Vlan252 is administratively down, line protocol is down

Internet Address 172.21.252.252/23, Area 0.0.0.236

Note: I dont know why my client has shut this vlan however according to me this vlan should be up as it belongs to source subnet.....???

##### On Receiver Side######

ds1#sh ip rpf

RPF information for ? (source IP add)

RPF interface: Vlan252

RPF neighbor: ? (source IP add) - directly connected

RPF route/mask: x.x.x.0/25>>>>>> Source subnet

RPF type: unicast (connected)

RPF recursion count: 0

Doing distance-preferred lookups across tables

===========================================

ds1#sh ip pim interface

x.x.x.124 Vlan252 v2/SD 1 30 1 155.69.252.125

==============================

s1#sh ip ospf interface

Vlan252 is up, line protocol is up

I hope now you will have more clear picutre and will be able to suggest in more details.

Thanks a ton.

Regards

here is the issue you are facing

http://www.cisco.com/en/US/products/hw/switches/ps708/products_tech_note09186a00804916e0.shtml#Non-RPF

Workaround is very well documented in

http://www.cisco.com/en/US/products/ps6552/products_white_paper09186a00800a4424.shtml

I don't think redundant non-RPF traffic is the cause. He is using a VS-S720-10G supervisor. non-RPF traffic should be dropped in hardware.

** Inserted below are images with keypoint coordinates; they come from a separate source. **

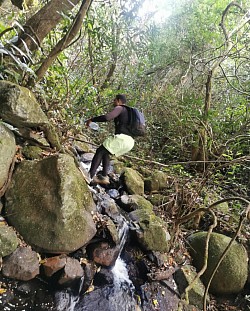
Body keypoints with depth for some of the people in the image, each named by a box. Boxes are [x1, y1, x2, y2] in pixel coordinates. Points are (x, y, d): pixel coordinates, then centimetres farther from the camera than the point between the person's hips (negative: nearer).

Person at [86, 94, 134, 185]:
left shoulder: (119, 108, 1)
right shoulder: (128, 112, 28)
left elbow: (107, 117, -15)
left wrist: (92, 119, -5)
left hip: (122, 138, -9)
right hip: (130, 141, 9)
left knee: (100, 151, -3)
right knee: (105, 153, 19)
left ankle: (90, 175, -11)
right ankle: (104, 176, 9)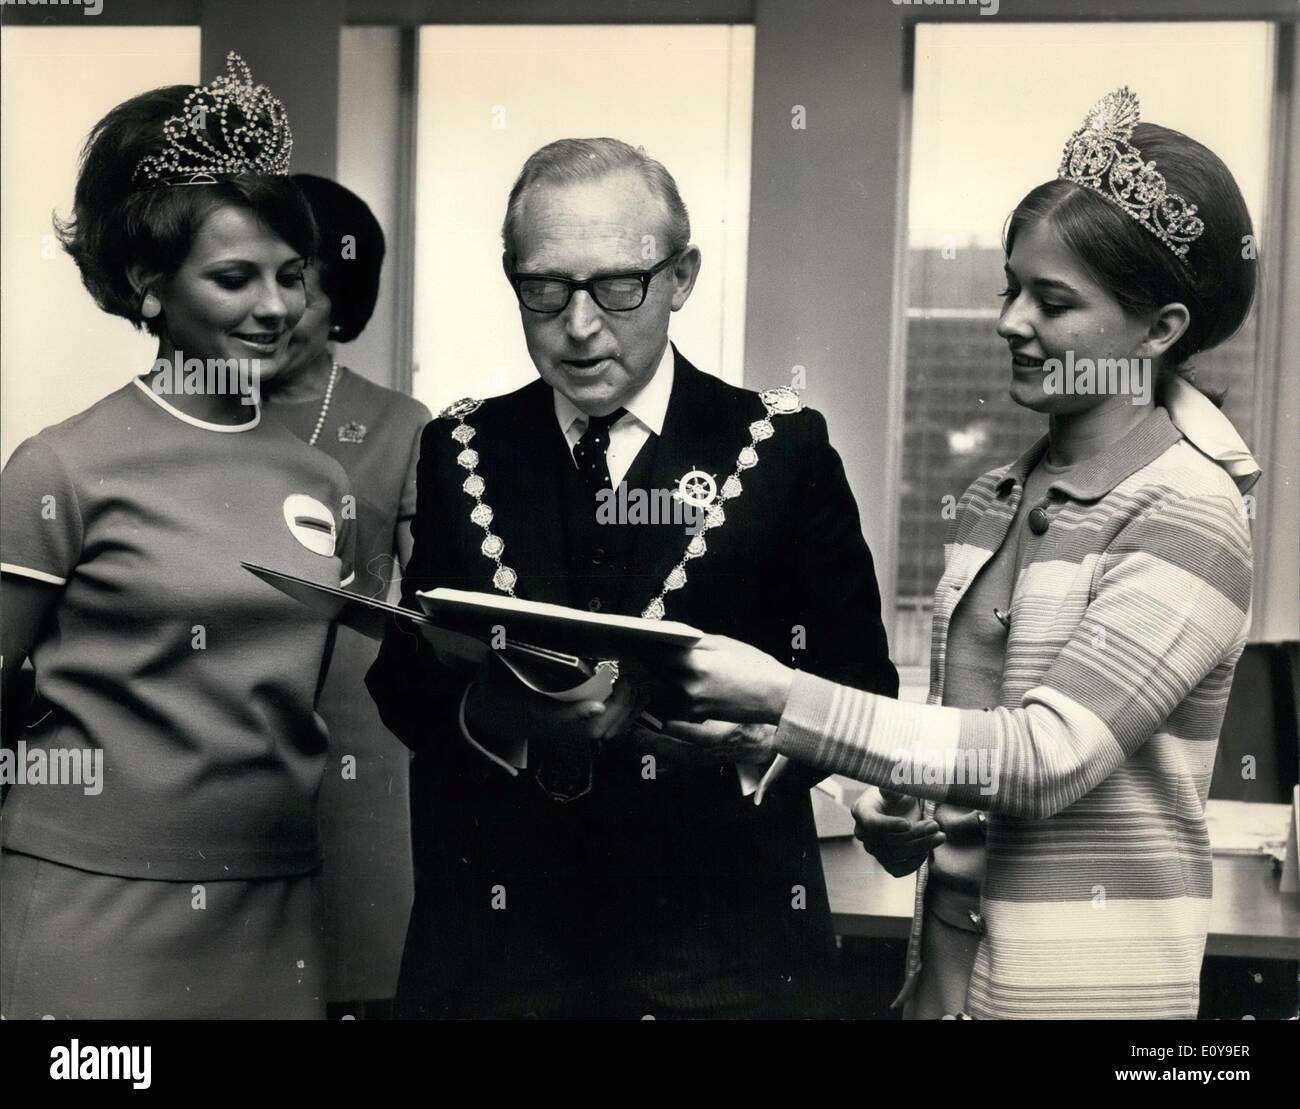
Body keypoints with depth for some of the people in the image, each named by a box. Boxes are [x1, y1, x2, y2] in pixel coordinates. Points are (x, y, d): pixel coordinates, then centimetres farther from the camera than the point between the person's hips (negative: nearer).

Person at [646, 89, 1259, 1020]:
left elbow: (1046, 753, -24)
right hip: (949, 941, 6)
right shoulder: (995, 498, 3)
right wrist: (900, 814, -5)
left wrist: (780, 698, -27)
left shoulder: (1189, 522, -16)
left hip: (1082, 974, -5)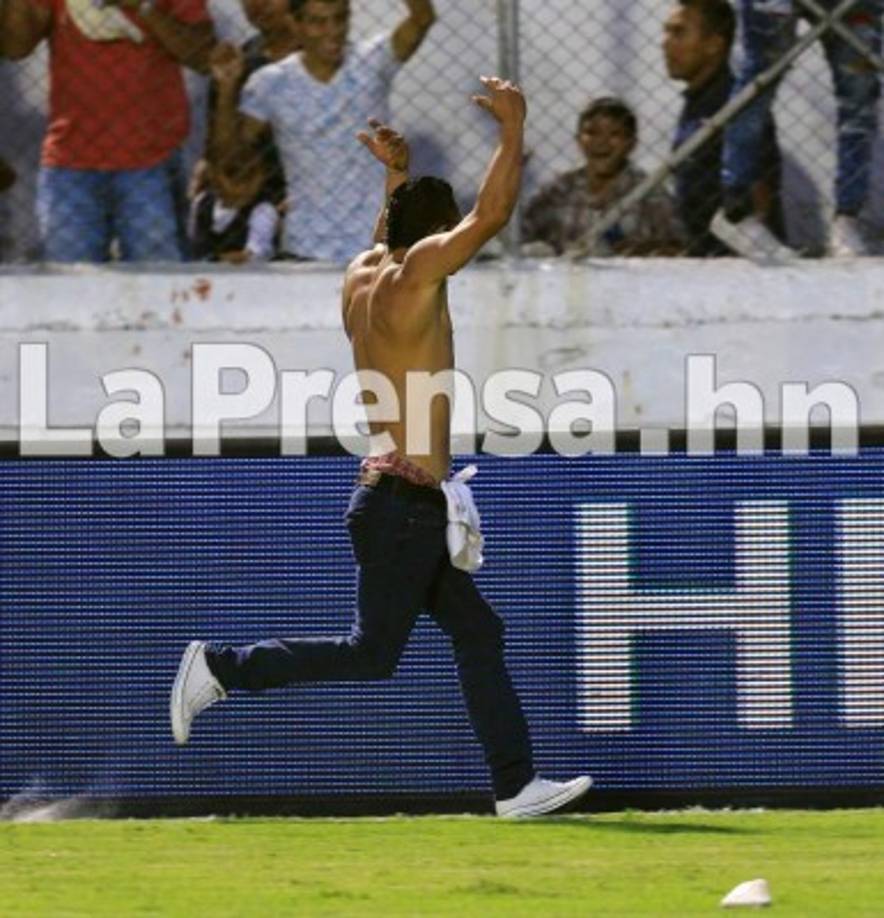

I agree with SAM on this. Once of my customer faced the same problem a couple of months back and we found out the application which was generating the multicast streams had a ttl of 1 due to which arre the packets were processed by the CPU. Changing the TTL to 10 in out case helped us bringing down the CPU.

-amit singh

Hi,

Thanks for you all for your time and interest in my issue.

I would like to share again that as long as there is ACL in our Ds for deny 239.x.x.x it is not going to cause CPU high but at the movement we are taking it off CPU rising very fast.

My concerned is for my two multicast channel as after key in this ACL we are not being able to reach those two channel but when we are using the group ID 224.x.x.x there is no issue and we can reach to multicast channel and also not causing CPU high.

Currently those two channel are in the multicast group 239.x.x.x

Thanks and Regards

when u use ACL u are blocking multicast stream...so nothing hits CPU. when u remove it, any multicast groups with ttl one will hit ur CPU.

so please check ur ttl.

HI,

With great thanks, can you please tell me how may I check that?

2 options:

1-ask the server guys who are setting up ttl values before they stream multicast.

2-run a debug on teh upstream device before the one with high CPU ( so u don't kill ur box).

debug ip mroute 239.x.x.x

alternatively, u could just ask the server guys to increase TTL value. when they are done, remove ACL and validate CPU is ok.

let us know how it went.

Sam

See if the router is sending a lot of TTL Expired messages:

sh ip traffic | i time exceeded

If this counter is increasing rapidly, this is a strong indication.